Super-resolution imaging of aquaporin-4 orthogonal arrays of particles in cell membranes

Abstract

Aquaporin-4 (AQP4) is a water channel expressed in astrocytes, skeletal muscle and epithelial cells that forms supramolecular aggregates in plasma membranes called orthogonal arrays of particles (OAPs). AQP4 is expressed as a short isoform (M23) that forms large OAPs, and a long isoform (M1) that does not form OAPs by itself but can co-mingle with M23 to form relatively small OAPs. AQP4 OAPs were imaged with ∼20 nm spatial precision by photoactivation localization microscopy (PALM) in cells expressing chimeras of M1- or M23-AQP4 with photoactivatable fluorescent proteins. Native AQP4 was imaged by direct stochastic optical reconstruction microscopy (dSTORM) using primary anti-AQP4 antibody and fluorescent secondary antibodies. We found that OAP area increased from 1878±747 to 3647±958 nm2 with decreasing M1∶M23 ratio from 1∶1 to 1∶3, and became elongated. Two-color dSTORM indicated that M1 and M23 co-assemble in OAPs with a M1-enriched periphery surrounding a M23-enriched core. Native AQP4 in astrocytes formed OAPs of area 2142±829 nm2, which increased to 5137±1119 nm2 with 2-bromopalmitate.

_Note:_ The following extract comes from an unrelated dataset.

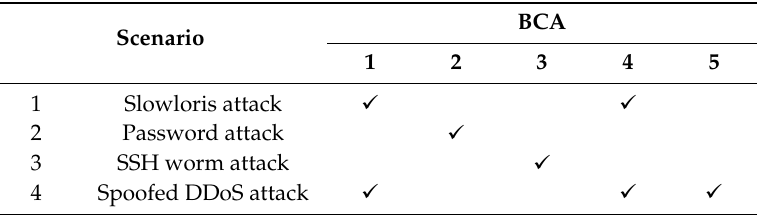
Table 4. Scenarios of known attacks.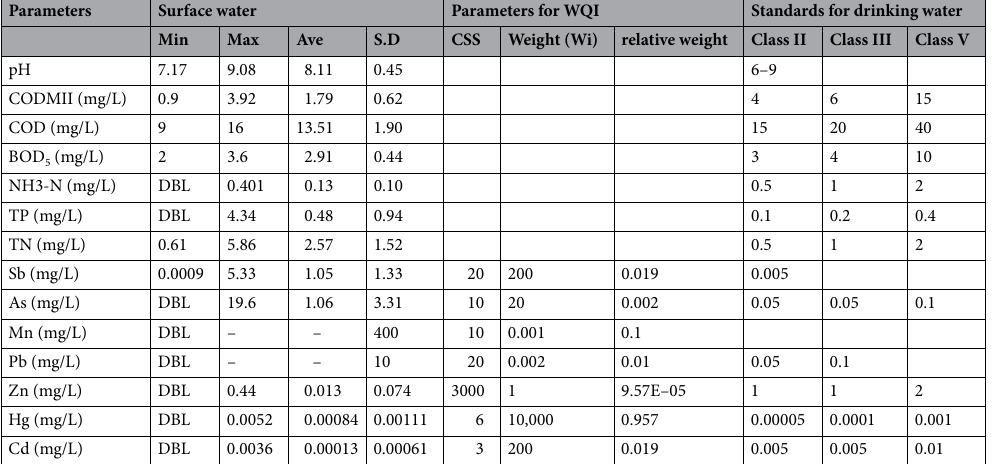
Table 2. Water quality indices and heavy metal concentrations in the surface water in XKS and the relative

PALM of AQP4 OAPs in live cells showed slow diffusion (average D ∼ 10−12 cm2/s) and reorganization. OAP area was not altered by anti-AQP4 IgG autoantibodies (NMO-IgG) that cause the neurological disease neuromyelitis optica. Super-resolution imaging allowed elucidation of novel nanoscale structural and dynamic features of OAPs.